Energia Parlamento dá parecer desfavorável à nomeação de Carlos Pereira para a ERSE

Parlamento dá parecer desfavorável à nomeação de Carlos Pereira para a ERSE

O parecer da Comissão de Economia, elaborado pelo PCP, considera que o deputado do PS não reúne as competências necessárias. A votação está agendada para esta quarta-feira.
Parlamento dá parecer desfavorável à nomeação de Carlos Pereira para a ERSE
Pedro Elias
Sara Ribeiro 23 de outubro de 2018 às 20:22

O parecer da comissão parlamentar de Economia, elaborado pelo PCP, é desfavorável à nomeação de Carlos Pereira para a ERSE.

 

"Das opiniões e considerações dos partidos expressas durante as audições, pode concluir-se que não reúne consenso a personalidade indicada pelo Governo para o cargo de Vogal do Conselho de Administração da ERSE, emitindo-se assim parecer desfavorável à nomeação", lê-se no documento redigido pelo deputado comunista Bruno Dias, a que o Negócios teve acesso.

 

A votação do relatório está agendada para esta quarta-feira, às 10:00 na Comissão de Economia, Inovação e Obras Públicas. E a avaliar pela chuva de críticas que tem gerado dos vários partidos, à excepção do PS, o parecer deverá ter o apoio da maioria das bancadas parlamentares.

 

Porém, como o documento chegou às mãos dos partidos já ao final do dia, por volta das 20:00, podem vir a pedir o adiamento da votação. Até porque alguns partidos vão querer acrescentar alterações, como explicaram ao Negócios alguns deputados que integram a Comissão de Economia.

 

Apesar do parecer do Parlamento não ser vinculativo, acaba por exercer pressão sobre o Executivo que, tal como aconteceu no ano passado com a nomeação de dois nomes para a Anacom, acabou por voltar atrás e avançar com novas propostas. 
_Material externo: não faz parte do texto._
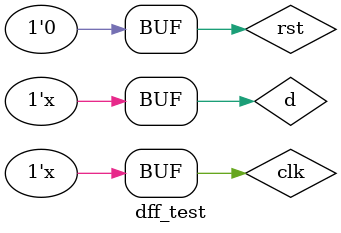
<source format=v>
`timescale 1ns / 1ps

module dff_test;

	// Inputs
	reg d;
	// Outputs
	wire q;   //we want a waveform from q ,so here at test bench q should be defined as wire.
	wire q_bar;
	reg clk,rst;

	// Instantiate the Unit Under Test (UUT)
	dff uut (
		.q(q), 
		.q_bar(q_bar), 
		.rst(rst),
		.clk(clk),
		.d(d)
	);

	initial begin
		// Initialize Inputs
		d = 0;
      clk = 0;
		rst = 0 ;
		// Wait 100 ns for global reset to finish
		#100;
		 d = 1; 
		// Add stimulus here
	end
	always begin
	  #1 d = ~d ;
	  #5 clk = ~clk;
	  end 		 
endmodule

</source>
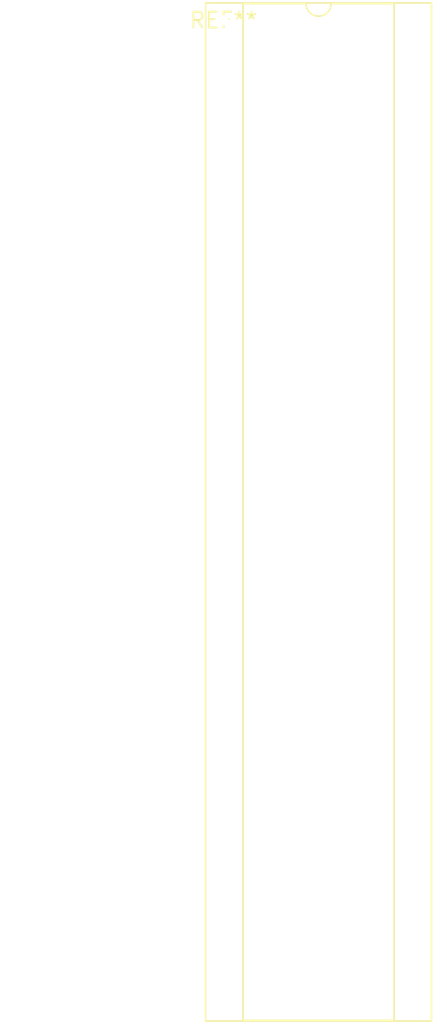
<source format=kicad_pcb>
(kicad_pcb (version 20240108) (generator pcbnew)

  (general
    (thickness 1.6)
  )

  (paper "A4")
  (layers
    (0 "F.Cu" signal)
    (31 "B.Cu" signal)
    (32 "B.Adhes" user "B.Adhesive")
    (33 "F.Adhes" user "F.Adhesive")
    (34 "B.Paste" user)
    (35 "F.Paste" user)
    (36 "B.SilkS" user "B.Silkscreen")
    (37 "F.SilkS" user "F.Silkscreen")
    (38 "B.Mask" user)
    (39 "F.Mask" user)
    (40 "Dwgs.User" user "User.Drawings")
    (41 "Cmts.User" user "User.Comments")
    (42 "Eco1.User" user "User.Eco1")
    (43 "Eco2.User" user "User.Eco2")
    (44 "Edge.Cuts" user)
    (45 "Margin" user)
    (46 "B.CrtYd" user "B.Courtyard")
    (47 "F.CrtYd" user "F.Courtyard")
    (48 "B.Fab" user)
    (49 "F.Fab" user)
    (50 "User.1" user)
    (51 "User.2" user)
    (52 "User.3" user)
    (53 "User.4" user)
    (54 "User.5" user)
    (55 "User.6" user)
    (56 "User.7" user)
    (57 "User.8" user)
    (58 "User.9" user)
  )

  (setup
    (pad_to_mask_clearance 0)
    (pcbplotparams
      (layerselection 0x00010fc_ffffffff)
      (plot_on_all_layers_selection 0x0000000_00000000)
      (disableapertmacros false)
      (usegerberextensions false)
      (usegerberattributes false)
      (usegerberadvancedattributes false)
      (creategerberjobfile false)
      (dashed_line_dash_ratio 12.000000)
      (dashed_line_gap_ratio 3.000000)
      (svgprecision 4)
      (plotframeref false)
      (viasonmask false)
      (mode 1)
      (useauxorigin false)
      (hpglpennumber 1)
      (hpglpenspeed 20)
      (hpglpendiameter 15.000000)
      (dxfpolygonmode false)
      (dxfimperialunits false)
      (dxfusepcbnewfont false)
      (psnegative false)
      (psa4output false)
      (plotreference false)
      (plotvalue false)
      (plotinvisibletext false)
      (sketchpadsonfab false)
      (subtractmaskfromsilk false)
      (outputformat 1)
      (mirror false)
      (drillshape 1)
      (scaleselection 1)
      (outputdirectory "")
    )
  )

  (net 0 "")

  (footprint "DIP-64_W15.24mm_Socket_LongPads" (layer "F.Cu") (at 0 0))

)

</source>
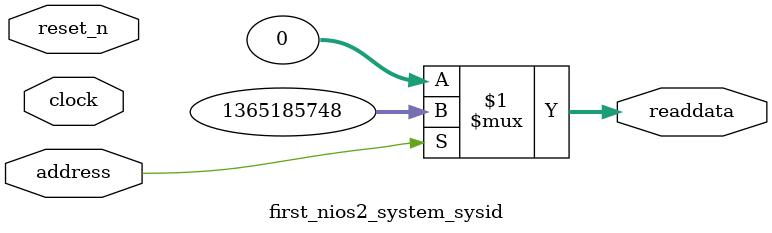
<source format=v>

`timescale 1ns / 1ps
// synthesis translate_on

// turn off superfluous verilog processor warnings 
// altera message_level Level1 
// altera message_off 10034 10035 10036 10037 10230 10240 10030 

module first_nios2_system_sysid (
               // inputs:
                address,
                clock,
                reset_n,

               // outputs:
                readdata
             )
;

  output  [ 31: 0] readdata;
  input            address;
  input            clock;
  input            reset_n;

  wire    [ 31: 0] readdata;
  //control_slave, which is an e_avalon_slave
  assign readdata = address ? 1365185748 : 0;

endmodule




</source>
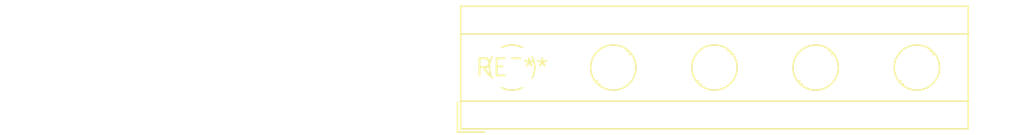
<source format=kicad_pcb>
(kicad_pcb (version 20240108) (generator pcbnew)

  (general
    (thickness 1.6)
  )

  (paper "A4")
  (layers
    (0 "F.Cu" signal)
    (31 "B.Cu" signal)
    (32 "B.Adhes" user "B.Adhesive")
    (33 "F.Adhes" user "F.Adhesive")
    (34 "B.Paste" user)
    (35 "F.Paste" user)
    (36 "B.SilkS" user "B.Silkscreen")
    (37 "F.SilkS" user "F.Silkscreen")
    (38 "B.Mask" user)
    (39 "F.Mask" user)
    (40 "Dwgs.User" user "User.Drawings")
    (41 "Cmts.User" user "User.Comments")
    (42 "Eco1.User" user "User.Eco1")
    (43 "Eco2.User" user "User.Eco2")
    (44 "Edge.Cuts" user)
    (45 "Margin" user)
    (46 "B.CrtYd" user "B.Courtyard")
    (47 "F.CrtYd" user "F.Courtyard")
    (48 "B.Fab" user)
    (49 "F.Fab" user)
    (50 "User.1" user)
    (51 "User.2" user)
    (52 "User.3" user)
    (53 "User.4" user)
    (54 "User.5" user)
    (55 "User.6" user)
    (56 "User.7" user)
    (57 "User.8" user)
    (58 "User.9" user)
  )

  (setup
    (pad_to_mask_clearance 0)
    (pcbplotparams
      (layerselection 0x00010fc_ffffffff)
      (plot_on_all_layers_selection 0x0000000_00000000)
      (disableapertmacros false)
      (usegerberextensions false)
      (usegerberattributes false)
      (usegerberadvancedattributes false)
      (creategerberjobfile false)
      (dashed_line_dash_ratio 12.000000)
      (dashed_line_gap_ratio 3.000000)
      (svgprecision 4)
      (plotframeref false)
      (viasonmask false)
      (mode 1)
      (useauxorigin false)
      (hpglpennumber 1)
      (hpglpenspeed 20)
      (hpglpendiameter 15.000000)
      (dxfpolygonmode false)
      (dxfimperialunits false)
      (dxfusepcbnewfont false)
      (psnegative false)
      (psa4output false)
      (plotreference false)
      (plotvalue false)
      (plotinvisibletext false)
      (sketchpadsonfab false)
      (subtractmaskfromsilk false)
      (outputformat 1)
      (mirror false)
      (drillshape 1)
      (scaleselection 1)
      (outputdirectory "")
    )
  )

  (net 0 "")

  (footprint "TerminalBlock_MetzConnect_Type171_RT13705HBWC_1x05_P7.50mm_Horizontal" (layer "F.Cu") (at 0 0))

)

</source>
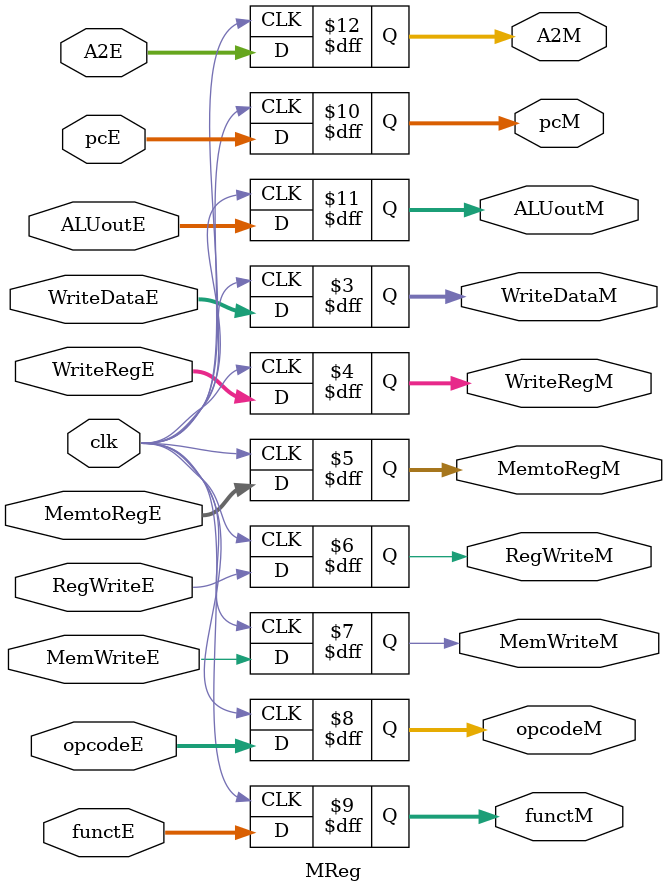
<source format=v>
`timescale 1ns / 1ps
module MReg(clk,WriteDataE,WriteRegE,MemtoRegE,RegWriteE,MemWriteE,opcodeE,functE,pcE,ALUoutE,A2E,
				WriteDataM,WriteRegM,MemtoRegM,RegWriteM,MemWriteM,opcodeM,functM,pcM,ALUoutM,A2M);
		input clk;
		input [4:0]A2E;
		input [31:0] WriteDataE;
		input [4:0] WriteRegE;
		input [1:0] MemtoRegE;
		input RegWriteE,MemWriteE;
		input [5:0] opcodeE,functE;
		input [31:0] pcE;
		input [31:0] ALUoutE;
		
		output reg [31:0] WriteDataM;
		output reg [4:0] WriteRegM;
		output reg [1:0] MemtoRegM;
		output reg RegWriteM,MemWriteM;
		output reg [5:0] opcodeM,functM;
		output reg [31:0] pcM,ALUoutM;
		output reg [4:0] A2M;
		initial begin
			WriteDataM=0;
			WriteRegM=0;
			MemtoRegM=0;
			RegWriteM=0;
			MemWriteM=0;
			opcodeM=0;
			functM=0;
			pcM=0;
			ALUoutM=0;
			A2M=0;
		end
		
		always@(posedge clk) begin
			WriteDataM<=WriteDataE;
			WriteRegM<=WriteRegE;
			MemtoRegM<=MemtoRegE;
			RegWriteM<=RegWriteE;
			MemWriteM<=MemWriteE;
			opcodeM<=opcodeE;
			functM<=functE;
			pcM<=pcE;
			ALUoutM<=ALUoutE;
			A2M<=A2E;
		end

endmodule

</source>
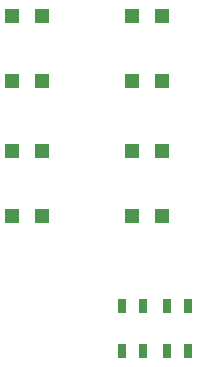
<source format=gtp>
G75*
%MOIN*%
%OFA0B0*%
%FSLAX24Y24*%
%IPPOS*%
%LPD*%
%AMOC8*
5,1,8,0,0,1.08239X$1,22.5*
%
%ADD10R,0.0500X0.0500*%
%ADD11R,0.0315X0.0472*%
D10*
X014660Y007660D03*
X015660Y007660D03*
X015660Y009820D03*
X014660Y009820D03*
X014660Y012160D03*
X015660Y012160D03*
X015660Y014320D03*
X014660Y014320D03*
X018660Y014320D03*
X019660Y014320D03*
X019660Y012160D03*
X018660Y012160D03*
X018660Y009820D03*
X019660Y009820D03*
X019660Y007660D03*
X018660Y007660D03*
D11*
X018306Y004660D03*
X019014Y004660D03*
X019806Y004660D03*
X020514Y004660D03*
X020514Y003160D03*
X019806Y003160D03*
X019014Y003160D03*
X018306Y003160D03*
M02*

</source>
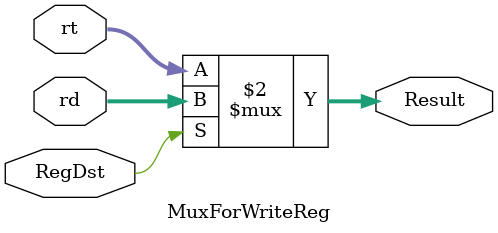
<source format=v>
`timescale 1ns / 1ps


module MuxForWriteReg(
    input RegDst,
    input [4:0] rt,
    input [4:0] rd,
    output [4:0] Result
    );
    assign Result = (RegDst == 1)?rd : rt;
endmodule

</source>
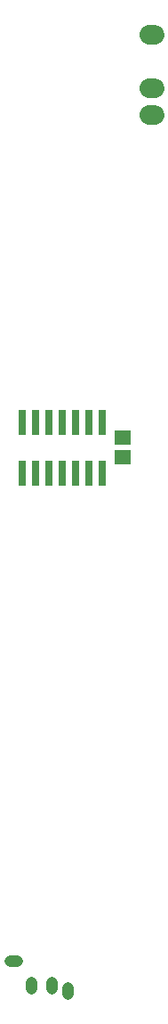
<source format=gbr>
G04 EAGLE Gerber RS-274X export*
G75*
%MOMM*%
%FSLAX34Y34*%
%LPD*%
%INSoldermask Top*%
%IPPOS*%
%AMOC8*
5,1,8,0,0,1.08239X$1,22.5*%
G01*
%ADD10C,1.900000*%
%ADD11C,1.140000*%
%ADD12R,1.627000X1.427000*%
%ADD13R,0.736600X2.413000*%


D10*
X162500Y873850D02*
X167500Y873850D01*
X167500Y899200D02*
X162500Y899200D01*
X162500Y950000D02*
X167500Y950000D01*
D11*
X36250Y70000D02*
X30000Y70000D01*
X50000Y50000D02*
X50000Y43750D01*
X70000Y43750D02*
X70000Y50000D01*
X85000Y45000D02*
X85000Y38750D01*
D12*
X137500Y567000D03*
X137500Y548000D03*
D13*
X118100Y581630D03*
X105400Y581630D03*
X92700Y581630D03*
X80000Y581630D03*
X67300Y581630D03*
X54600Y581630D03*
X41900Y581630D03*
X41900Y533370D03*
X54600Y533370D03*
X67300Y533370D03*
X80000Y533370D03*
X92700Y533370D03*
X105400Y533370D03*
X118100Y533370D03*
M02*

</source>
A nomeação de Carlos Pereira para administrador do regulador tem gerado alguma polémica, tendo mesmo levado ao adiamento da audição do deputado no Parlamento. E à ida de Caldeira Cabral, na altura ministro da Economia, à Assembleia da República para explicar a escolha.

 

A posição dos partidos 

Na base das críticas e receios dos partidos está o facto de Carlos Pereira não ter competências para o cargo e poder estar em causa a independência do regulador. Isto porque esta é já a terceira nomeação realizada pelo actual Governo para administração da ERSE. Além de Cristina Portugal, presidente do regulador, Mariana Oliveira, antiga adjunta do ex-secretário de Estado da Energia Seguro Sanches, também foi indicada para vogal do regulador de energia pelo actual Governo.

 

Como se lê no parecer elaborado pelo PCP, "o perfil da personalidade indigitada deve adequar-se à função a desempenhar, ser-lhe reconhecida a idoneidade, competência técnica, experiência profissional e formação adequada ao exercício da função". Características que após a audição do antigo presidente do PS Madeira, no dia 17 de Outubro, não geraram consenso.

 

Apesar de a CRESAP ter considerado que o perfil de Carlos Pereira era "adequado" para o desempenho das funções, a comissão parlamentar parece não ter a mesma leitura.

 

Como o deputado Pedro Mota Soares explicou ao Negócios, o CDS considera que Carlos Pereira "não tem nem isenção, nem independência e nem competências para exercer o cargo". Por isso, vão manter a posição que assumiram sempre até aqui e votar nesse sentido.

 

O PSD não detalhou o sentido de voto, nem se ia pedir o adiamento da votação, comentando apenas que ia depender da hora a que chegasse o documento. Mas a  posição do partido tem sido bastante crítica, principalmente no que diz respeito às competências e conhecimentos de energia de Carlos Pereira. Aliás, o momento que marcou a audição do deputado do PS foi protagonizado por Emídio Guerreiro (do PSD) quando perguntou se sabia a diferença entre um megawatt térmico e um megawatt eléctrico.

 

O sentido de voto do Bloco de Esquerda ainda não é conhecido, mas durante a audição o deputado Heitor de Sousa tinha manifestado a posição do partido contra a "promiscuidade entre o poder político e as entidades reguladoras". E acrescentou que o processo "cheira muito a faz-de-conta" e que não foi "minimamente transparente".